Agonizomai: Heb 5:7-10 Christ - The Perfect Human Mediator

Friday, December 11, 2009

Heb 5:7-10 Christ - The Perfect Human Mediator

Heb 5:7-10 Christ - The Perfect Human Mediator

Heb5:7-10 In the days of his flesh, Jesus {Greek “he”} offered up prayers and supplications, with loud cries and tears, to him who was able to save him from death, and he was heard because of his reverence. 8 Although he was a son, he learned obedience through what he suffered. 9 And being made perfect, he became the source of eternal salvation to all who obey him, 10 being designated by God a high priest after the order of Melchizedek.

While Jesus is the eternal Son, he was also fully human. The life he lived he lived completely as a man, and by faith in the Father. We must not deny either his deity or his humanity - nor should we dwell upon the one at the expense of the other in an unbalanced way.

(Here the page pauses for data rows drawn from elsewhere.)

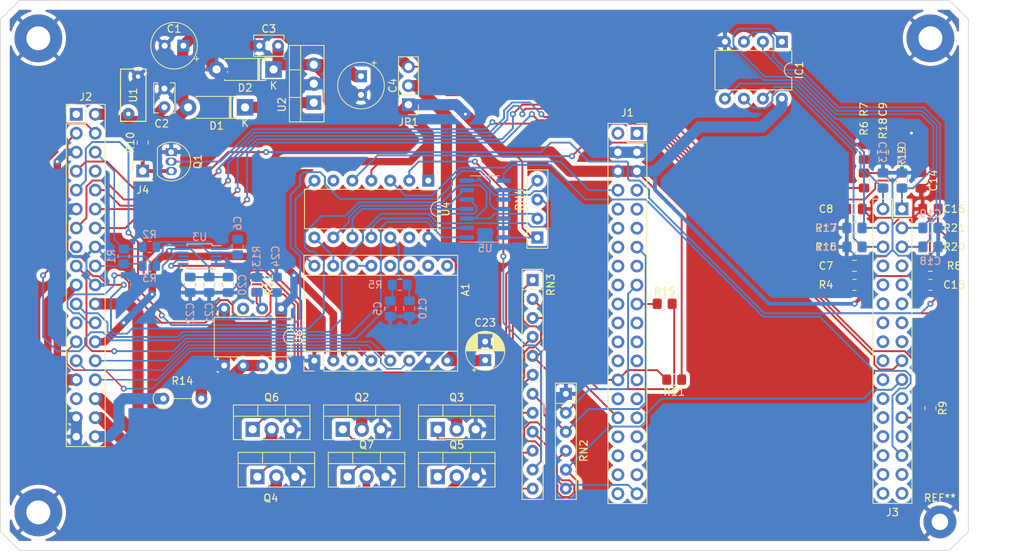
<source format=kicad_pcb>
(kicad_pcb (version 20211014) (generator pcbnew)

  (general
    (thickness 1.6)
  )

  (paper "A4")
  (layers
    (0 "F.Cu" signal)
    (31 "B.Cu" signal)
    (32 "B.Adhes" user "B.Adhesive")
    (33 "F.Adhes" user "F.Adhesive")
    (34 "B.Paste" user)
    (35 "F.Paste" user)
    (36 "B.SilkS" user "B.Silkscreen")
    (37 "F.SilkS" user "F.Silkscreen")
    (38 "B.Mask" user)
    (39 "F.Mask" user)
    (40 "Dwgs.User" user "User.Drawings")
    (41 "Cmts.User" user "User.Comments")
    (42 "Eco1.User" user "User.Eco1")
    (43 "Eco2.User" user "User.Eco2")
    (44 "Edge.Cuts" user)
    (45 "Margin" user)
    (46 "B.CrtYd" user "B.Courtyard")
    (47 "F.CrtYd" user "F.Courtyard")
    (48 "B.Fab" user)
    (49 "F.Fab" user)
    (50 "User.1" user)
    (51 "User.2" user)
    (52 "User.3" user)
    (53 "User.4" user)
    (54 "User.5" user)
    (55 "User.6" user)
    (56 "User.7" user)
    (57 "User.8" user)
    (58 "User.9" user)
  )

  (setup
    (stackup
      (layer "F.SilkS" (type "Top Silk Screen"))
      (layer "F.Paste" (type "Top Solder Paste"))
      (layer "F.Mask" (type "Top Solder Mask") (thickness 0.01))
      (layer "F.Cu" (type "copper") (thickness 0.035))
      (layer "dielectric 1" (type "core") (thickness 1.51) (material "FR4") (epsilon_r 4.5) (loss_tangent 0.02))
      (layer "B.Cu" (type "copper") (thickness 0.035))
      (layer "B.Mask" (type "Bottom Solder Mask") (thickness 0.01))
      (layer "B.Paste" (type "Bottom Solder Paste"))
      (layer "B.SilkS" (type "Bottom Silk Screen"))
      (copper_finish "None")
      (dielectric_constraints no)
    )
    (pad_to_mask_clearance 0)
    (pcbplotparams
      (layerselection 0x00010fc_ffffffff)
      (disableapertmacros false)
      (usegerberextensions true)
      (usegerberattributes false)
      (usegerberadvancedattributes false)
      (creategerberjobfile false)
      (svguseinch false)
      (svgprecision 6)
      (excludeedgelayer true)
      (plotframeref false)
      (viasonmask false)
      (mode 1)
      (useauxorigin false)
      (hpglpennumber 1)
      (hpglpenspeed 20)
      (hpglpendiameter 15.000000)
      (dxfpolygonmode true)
      (dxfimperialunits true)
      (dxfusepcbnewfont true)
      (psnegative false)
      (psa4output false)
      (plotreference true)
      (plotvalue false)
      (plotinvisibletext false)
      (sketchpadsonfab false)
      (subtractmaskfromsilk true)
      (outputformat 1)
      (mirror false)
      (drillshape 0)
      (scaleselection 1)
      (outputdirectory "gerber/")
    )
  )

  (net 0 "")
  (net 1 "GND")
  (net 2 "unconnected-(A1-Pad9)")
  (net 3 "+5V")
  (net 4 "unconnected-(A1-Pad10)")
  (net 5 "SUB A -")
  (net 6 "unconnected-(A1-Pad11)")
  (net 7 "SUB A +")
  (net 8 "unconnected-(A1-Pad12)")
  (net 9 "SUB B +")
  (net 10 "Net-(A1-Pad13)")
  (net 11 "SUB B -")
  (net 12 "Net-(A1-Pad15)")
  (net 13 "Net-(A1-Pad8)")
  (net 14 "Net-(A1-Pad16)")
  (net 15 "TPS")
  (net 16 "CLT")
  (net 17 "IAT")
  (net 18 "ARDUINO-A3")
  (net 19 "ARDUINO-A4")
  (net 20 "ARDUINO-A5")
  (net 21 "SUB TPS")
  (net 22 "O2S +")
  (net 23 "ATTINY-A1")
  (net 24 "MAP")
  (net 25 "ARDUINO-A2")
  (net 26 "ARDUINO-A1")
  (net 27 "ARDUINO-A0")
  (net 28 "+12V")
  (net 29 "INJECTOR")
  (net 30 "unconnected-(J1-Pad1)")
  (net 31 "unconnected-(J1-Pad2)")
  (net 32 "unconnected-(J1-Pad7)")
  (net 33 "ARDUINO-RST")
  (net 34 "unconnected-(J1-Pad9)")
  (net 35 "unconnected-(J1-Pad10)")
  (net 36 "ARDUINO-D4")
  (net 37 "ARDUINO-D8")
  (net 38 "unconnected-(J1-Pad18)")
  (net 39 "unconnected-(J1-Pad20)")
  (net 40 "unconnected-(J1-Pad21)")
  (net 41 "unconnected-(J1-Pad22)")
  (net 42 "unconnected-(J1-Pad23)")
  (net 43 "unconnected-(J1-Pad24)")
  (net 44 "unconnected-(J1-Pad25)")
  (net 45 "unconnected-(J1-Pad26)")
  (net 46 "unconnected-(J1-Pad27)")
  (net 47 "ARDUINO-D19")
  (net 48 "unconnected-(J1-Pad29)")
  (net 49 "unconnected-(J1-Pad30)")
  (net 50 "unconnected-(J1-Pad31)")
  (net 51 "ARDUINO-D23")
  (net 52 "unconnected-(J1-Pad33)")
  (net 53 "unconnected-(J1-Pad34)")
  (net 54 "unconnected-(J1-Pad35)")
  (net 55 "unconnected-(J1-Pad36)")
  (net 56 "unconnected-(J1-Pad37)")
  (net 57 "unconnected-(J1-Pad38)")
  (net 58 "unconnected-(J1-Pad40)")
  (net 59 "+BATT")
  (net 60 "NEUTRAL SW")
  (net 61 "CHECK ENGINE")
  (net 62 "SPEED")
  (net 63 "TEMP WARN")
  (net 64 "KICKSTAND SW")
  (net 65 "AIR VALVE")
  (net 66 "FAN RELAY")
  (net 67 "KILL SW")
  (net 68 "Vehicle Down")
  (net 69 "CKP +")
  (net 70 "CKP -")
  (net 71 "FP RELAY")
  (net 72 "CLUTCH SW")
  (net 73 "O2S HEAT +")
  (net 74 "IGN")
  (net 75 "Net-(Q3-Pad1)")
  (net 76 "Net-(Q4-Pad1)")
  (net 77 "ATTINY-D10")
  (net 78 "ATTINY-A4")
  (net 79 "ATTINY-A3")
  (net 80 "ATTINY-A2")
  (net 81 "Net-(D1-Pad1)")
  (net 82 "unconnected-(U6-Pad3)")
  (net 83 "unconnected-(J2-Pad8)")
  (net 84 "unconnected-(J1-Pad14)")
  (net 85 "ARDUINO-D30")
  (net 86 "unconnected-(J1-Pad11)")
  (net 87 "unconnected-(J1-Pad12)")
  (net 88 "unconnected-(J1-Pad15)")
  (net 89 "unconnected-(J1-Pad16)")
  (net 90 "ARDUINO-D32")
  (net 91 "ARDUINO-D34")
  (net 92 "SELF DIAG")
  (net 93 "unconnected-(J3-Pad7)")
  (net 94 "unconnected-(J3-Pad8)")
  (net 95 "unconnected-(J3-Pad9)")
  (net 96 "unconnected-(J3-Pad10)")
  (net 97 "unconnected-(J3-Pad11)")
  (net 98 "unconnected-(J3-Pad12)")
  (net 99 "unconnected-(J3-Pad13)")
  (net 100 "unconnected-(J3-Pad14)")
  (net 101 "unconnected-(J3-Pad15)")
  (net 102 "unconnected-(J3-Pad16)")
  (net 103 "unconnected-(J3-Pad18)")
  (net 104 "unconnected-(J3-Pad20)")
  (net 105 "ARDUINO-D38")
  (net 106 "unconnected-(J3-Pad22)")
  (net 107 "unconnected-(J3-Pad24)")
  (net 108 "unconnected-(J3-Pad25)")
  (net 109 "ARDUINO-D42")
  (net 110 "unconnected-(J3-Pad26)")
  (net 111 "unconnected-(J3-Pad28)")
  (net 112 "unconnected-(J3-Pad29)")
  (net 113 "unconnected-(J3-Pad30)")
  (net 114 "unconnected-(J3-Pad31)")
  (net 115 "Net-(Q7-Pad1)")
  (net 116 "unconnected-(J3-Pad32)")
  (net 117 "Net-(J4-Pad1)")
  (net 118 "Net-(Q2-Pad1)")
  (net 119 "unconnected-(U3-Pad3)")
  (net 120 "unconnected-(U3-Pad8)")
  (net 121 "unconnected-(U4-Pad6)")
  (net 122 "unconnected-(U4-Pad13)")
  (net 123 "Net-(C6-Pad1)")
  (net 124 "Net-(C6-Pad2)")
  (net 125 "Net-(C9-Pad1)")
  (net 126 "Net-(R14-Pad2)")
  (net 127 "unconnected-(J3-Pad21)")
  (net 128 "Net-(J1-Pad19)")
  (net 129 "Net-(Q1-Pad2)")
  (net 130 "unconnected-(U5-Pad12)")
  (net 131 "unconnected-(U5-Pad10)")
  (net 132 "Net-(R12-Pad2)")
  (net 133 "Net-(Q5-Pad1)")
  (net 134 "Net-(Q6-Pad1)")

  (footprint "Resistor_SMD:R_0805_2012Metric_Pad1.20x1.40mm_HandSolder" (layer "F.Cu") (at 138.43 46.99 -90))

  (footprint "Resistor_SMD:R_0805_2012Metric_Pad1.20x1.40mm_HandSolder" (layer "F.Cu") (at 107.95 73.66 180))

  (footprint "Capacitor_THT:CP_Radial_D5.0mm_P2.50mm" (layer "F.Cu") (at 82.656678 71.055113 90))

  (footprint (layer "F.Cu") (at 142.24 27.94))

  (footprint "Resistor_THT:R_Array_SIP4" (layer "F.Cu") (at 89.641678 54.625 90))

  (footprint "Resistor_SMD:R_0805_2012Metric_Pad1.20x1.40mm_HandSolder" (layer "F.Cu") (at 142.24 77.47 -90))

  (footprint "Symbol:OSHW-Symbol_8.9x8mm_Copper" (layer "F.Cu") (at 118.11 82.55))

  (footprint "Diode_THT:D_DO-41_SOD81_P7.62mm_Horizontal" (layer "F.Cu") (at 50.523687 37.188687 180))

  (footprint "Resistor_SMD:R_0805_2012Metric_Pad1.20x1.40mm_HandSolder" (layer "F.Cu") (at 142.24 60.96))

  (footprint "Resistor_THT:R_Array_SIP6" (layer "F.Cu") (at 93.451678 75.565 -90))

  (footprint "Resistor_SMD:R_0805_2012Metric_Pad1.20x1.40mm_HandSolder" (layer "F.Cu") (at 133.35 46.99 -90))

  (footprint "Diode_THT:D_DO-41_SOD81_P7.62mm_Horizontal" (layer "F.Cu") (at 54.333687 32.108687 180))

  (footprint "Capacitor_SMD:C_0805_2012Metric_Pad1.18x1.45mm_HandSolder" (layer "F.Cu") (at 132.08 58.42))

  (footprint (layer "F.Cu") (at 22.86 91.44))

  (footprint "Resistor_SMD:R_0805_2012Metric_Pad1.20x1.40mm_HandSolder" (layer "F.Cu") (at 142.24 53.34 180))

  (footprint "Resistor_SMD:R_0805_2012Metric_Pad1.20x1.40mm_HandSolder" (layer "F.Cu") (at 132.08 55.88))

  (footprint "Package_DIP:DIP-8_W7.62mm" (layer "F.Cu") (at 55.351678 64.145 -90))

  (footprint "Capacitor_SMD:C_0805_2012Metric_Pad1.18x1.45mm_HandSolder" (layer "F.Cu") (at 142.24 58.42 180))

  (footprint "Resistor_SMD:R_0805_2012Metric_Pad1.20x1.40mm_HandSolder" (layer "F.Cu") (at 52.07 60.96 -90))

  (footprint "Package_TO_SOT_THT:TO-220-3_Vertical" (layer "F.Cu") (at 59.723687 36.553687 90))

  (footprint "Resistor_SMD:R_0805_2012Metric_Pad1.20x1.40mm_HandSolder" (layer "F.Cu") (at 132.08 60.96 180))

  (footprint "Package_TO_SOT_THT:TO-220-3_Vertical" (layer "F.Cu") (at 64.241678 86.67))

  (footprint "Package_DIP:DIP-14_W7.62mm" (layer "F.Cu") (at 75.041678 47 -90))

  (footprint "Connector_PinSocket_2.54mm:PinSocket_2x16_P2.54mm_Vertical" (layer "F.Cu") (at 138.43 50.8))

  (footprint "Resistor_SMD:R_0805_2012Metric_Pad1.20x1.40mm_HandSolder" (layer "F.Cu") (at 142.24 55.88 180))

  (footprint "Resistor_SMD:R_0805_2012Metric_Pad1.20x1.40mm_HandSolder" (layer "F.Cu") (at 135.89 46.99 -90))

  (footprint "Capacitor_SMD:C_0805_2012Metric_Pad1.18x1.45mm_HandSolder" (layer "F.Cu") (at 135.89 43.18 90))

  (footprint "Resistor_THT:R_Array_SIP12" (layer "F.Cu") (at 89.006678 60.32 -90))

  (footprint "Connector_PinHeader_2.54mm:PinHeader_1x01_P2.54mm_Vertical" (layer "F.Cu") (at 36.83 45.72))

  (footprint "Module:Pololu_Breakout-16_15.2x20.3mm" (layer "F.Cu") (at 59.796678 71.11 90))

  (footprint "Capacitor_THT:C_Disc_D3.8mm_W2.6mm_P2.50mm" (layer "F.Cu") (at 39.728687 37.168687 90))

  (footprint "Package_TO_SOT_THT:TO-220-3_Vertical" (layer "F.Cu") (at 51.541678 80.32))

  (footprint "Package_TO_SOT_THT:TO-220-3_Vertical" (layer "F.Cu") (at 63.606678 80.32))

  (footprint "Package_TO_SOT_THT:TO-220-3_Vertical" (layer "F.Cu") (at 76.306678 86.67))

  (footprint "Capacitor_SMD:C_0805_2012Metric_Pad1.18x1.45mm_HandSolder" (layer "F.Cu") (at 132.08 50.8))

  (footprint "Capacitor_SMD:C_0805_2012Metric_Pad1.18x1.45mm_HandSolder" (layer "F.Cu") (at 140.97 46.99 -90))

  (footprint "Package_DIP:DIP-8_W7.62mm" (layer "F.Cu") (at 122.35952 28.39952 -90))

  (footprint "Resistor_SMD:R_0805_2012Metric_Pad1.20x1.40mm_HandSolder" (layer "F.Cu") (at 132.08 53.34))

  (footprint "Resistor_SMD:R_0805_2012Metric_Pad1.20x1.40mm_HandSolder" (layer "F.Cu") (at 133.35 43.18 -90))

  (footprint "Resistor_THT:R_Axial_DIN0207_L6.3mm_D2.5mm_P5.08mm_Vertical" (layer "F.Cu") (at 39.595 76.2))

  (footprint "Capacitor_THT:CP_Radial_Tantal_D6.0mm_P2.50mm" (layer "F.Cu") (at 66.04 33.02 -90))

  (footprint "Package_TO_SOT_THT:TO-220-3_Vertical" (layer "F.Cu") (at 76.306678 80.32))

  (footprint "Package_TO_SOT_THT:TO-92_Inline" (layer "F.Cu") (at 40.64 43.18 -90))

  (footprint "MountingHole:MountingHole_2.2mm_M2_Pad" (layer "F.Cu") (at 143.51 92.71))

  (footprint "Package_TO_SOT_THT:TO-220-3_Vertical" (layer "F.Cu") (at 52.176678 86.67))

  (footprint "Capacitor_THT:CP_Radial_Tantal_D6.0mm_P2.50mm" (layer "F.Cu") (at 42.268687 28.933687 180))

  (footprint "Resistor_SMD:R_0805_2012Metric_Pad1.20x1.40mm_HandSolder" (layer "F.Cu") (at 106.68 63.5))

  (footprint "Connector_PinHeader_2.54mm:PinHeader_1x03_P2.54mm_Vertical" (layer "F.Cu")
    (tedit 59FED5CC) (tstamp d73d0d03-0843-4dc6-b76e-c8ea47b324d2)
    (at 72.39 36.83 180)
    (descr "Through hole straight pin header, 1x03, 2.54mm pitch, single row")
    (tags "Through hole pin header THT 1x03 2.54mm single row")
    (property "Sheetfile" "klxecu.kicad_sch")
    (property "Sheetname" "")
    (path "/74cf1256-52f1-4a76-b55a-023b749048f8")
    (attr through_hole)
    (fp_text reference "JP1" (at 0 -2.33) (layer "F.SilkS")
      (effects (font (size 1 1) (thickness 0.15)))
      (tstamp 8a7dc15d-9a5e-4731-bf7d-393f4bab216d)
    )
    (fp_text value "Jumper_3_Open" (at 0 7.41) (layer "F.Fab")
      (effects (font (size 1 1) (thickness 0.15)))
      (tstamp bb68dbca-c4a8-4b4a-8313-ce8559dd0a74)
    )
    (fp_text user "${REFERENCE}" (at 0 2.54 90) (layer "F.Fab")
      (effects (font (size 1 1) (thickness 0.15)))
      (tstamp e1add928-f9d7-4961-9c15-f82c57526eb9)
    )
    (fp_line (start -1.33 1.27) (end 1.33 1.27) (layer "F.SilkS") (width 0.12) (tstamp 10a126c0-e700-4544-a5b1-c561c8307bf0))
    (fp_line (start -1.33 1.27) (end -1.33 6.41) (layer "F.SilkS") (width 0.12) (tstamp 1a78a453-c9b6-4203-b3f1-1a16d88b260a))
    (fp_line (start 1.33 1.27) (end 1.33 6.41) (layer "F.SilkS") (width 0.12) (tstamp 1da96c84-b17a-4e0d-91dc-364a2bb170b6))
    (fp_line (start -1.33 0) (end -1.33 -1.33) (layer "F.SilkS") (width 0.12) (tstamp 240156cc-0794-4273-b345-828911d24581))
    (fp_line (start -1.33 6.41) (end 1.33 6.41) (layer "F.SilkS") (width 0.12) (tstamp 83f73597-8a48-4399-b800-00bf51423a80))
    (fp_line (start -1.33 -1.33) (end 0 -1.33) (layer "F.SilkS") (width 0.12) (tstamp 8b62c0ae-877e-41e9-9c28-4cc4710d132d))
    (fp_line (start -1.8 -1.8) (end -1.8 6.85) (layer "F.Cr
... [1207661 chars truncated]
</source>
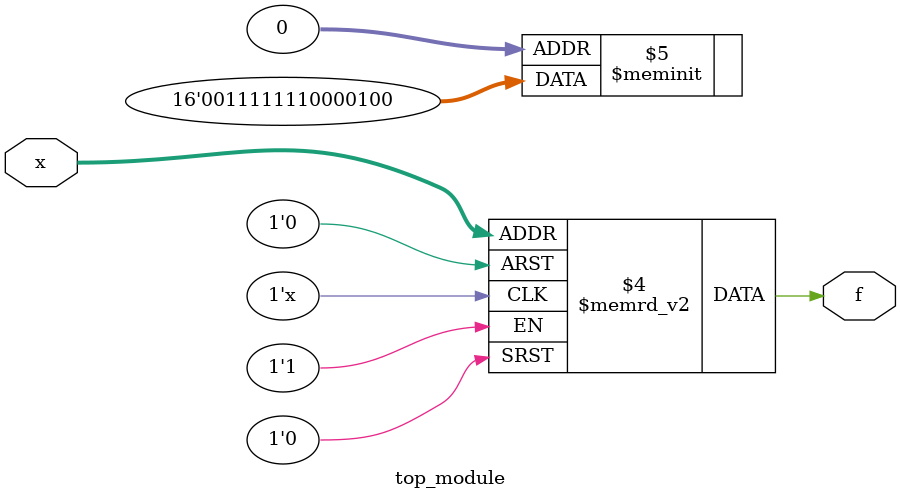
<source format=sv>
module top_module (
    input [4:1] x,
    output logic f
);
    always @(*) begin
        case (x)
            4'b0001: f = 0;
            4'b0010: f = 1;
            4'b0011: f = 0;
            4'b0110: f = 0;
            4'b0111: f = 1;
            4'b1000: f = 1;
            4'b1001: f = 1;
            4'b1010: f = 1;
            4'b1011: f = 1;
            4'b1100: f = 1;
            4'b1101: f = 1;
            4'b1110: f = 0;
            default: f = 0; // d (don't-care) cases
        endcase
    end
endmodule

</source>
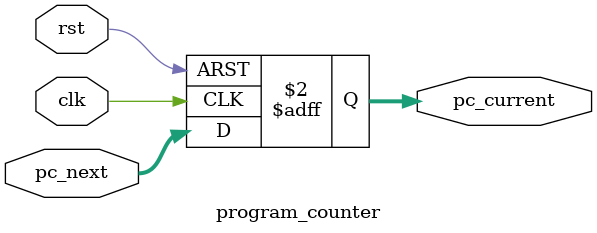
<source format=v>
module program_counter (
    input wire clk,
    input wire rst,
    input wire [31:0] pc_next,
    output reg [31:0] pc_current
);

always @(posedge clk or posedge rst) begin
    if (rst)
        pc_current <= 32'h0;
    else
        pc_current <= pc_next;
end

endmodule
</source>
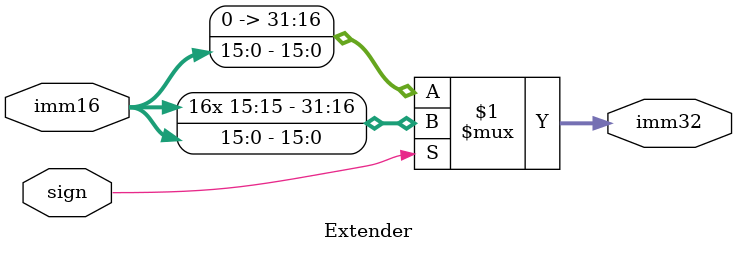
<source format=v>
`timescale 1ns / 1ps
`include "CPU_Param.h"
module Extender(
    input wire [15:0] imm16,
    input wire sign,
    output wire [31:0] imm32
    );
	 
	 assign imm32 = (sign) ? {{16{imm16[15]}}, imm16} : {16'b0, imm16};

endmodule

</source>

But it is entirely because he was fully human and living by faith that he entreated the Father in a completely human way. He prayed and supplicated; he entreated and asked with great yearning and passion. He was laying down for us the pattern we are to recognize and embrace for ourselves. Though we know who we are and we are assured of our relationship with God, we are not exempt from that sort of walking in our faith that seeks and receives all from God’s hand. Though Christ knew who He was and believed it utterly, though He knew why He had come and He knew that He would (inevitably) fulfill all righteousness as had been decreed from eternity - yet He walked in the means by which all this was to be realized. And those means involved supplication, tears, fear and suffering.

This is why the writer is able to say that Jesus learned obedience through the things that he suffered. It wasn’t that he was formerly disobedient and now had learned to submit - it was that he walked in experiential obedience in exactly the same way that we are commanded to do, but without ever slipping. True, Christ never had the disadvantage of having a sinful, Adamic nature; he was not "totally depraved" so as to be unable to please God. In his humanity, he was as Adam had been prior to the fall - which is partly the reason he is called "the second Adam". But the distinction must be drawn that he was God the Son having taken on human form and nature, yet without sin. He had no original sin because He was God incarnate. His human temptations and tribulations were all experienced exactly as we experience them as to his human nature, but as to his Personhood, he abode in the perfect will of God and could not deny himself.

Scholars have long debated whether Christ could have sinned. Some believe that if it was not possible then the incarnation was a sham. Some say that, as to his human nature he could sin, but as to his divine nature it was impossible. That is a logical contradiction to which I cannot subscribe because it separates the two natures of Christ, which we are not to do. We cannot begin to imagine the state of the mind of the incarnate God. But we can know this - that while he experienced the same things that we do, he did it without sin - and that this was ordained from before the world began. What God ordains inevitably comes to pass.

The answer to this conundrum is wrapped up in the mystery of faith. For there must be a sense in which Christ the omnipotent and omniscient God, in choosing to live by faith as a man, in a sense covered his own eyes from the secret decrees made in eternity so as to receive them by faith in exactly the same way that we do.

As to his "being made perfect" we must again be careful with the meaning that English language and custom convey to us. It is not that the eternal Son was ever imperfect but that, as the incarnate Son, He went through the process of maturing and so, fulfilled all that was necessary for Him to perfectly execute his office. In the milieu of time He became, by the work He performed in the flesh, the source of eternal salvation to all who obey him. In eternity he was decreed immutably to be so; in time He walked in it, becoming the de facto eternal High Priest of his people through the completion of His work.

By His people is meant "all those who obey Him." And the obedience here contemplated is that obedience that is born of, and borne by, faith. And by "faith" we do not contemplate "faith" to be an object of itself, but to be that reliance upon the one who has both been shown to be and designated Son of God in power, according to the Spirit of Holiness, and who - by his finished work - is now the sole ground of our acceptance with God. Therefore, the obedience of faith is the means by which the fruit of Christ’s work is manifested in his people. "I am the vine and you are the branches. He who abides in me, and I in him, bears much fruit; for without me you can do nothing." {John 15:5}; the fruit borne is not our own, but His.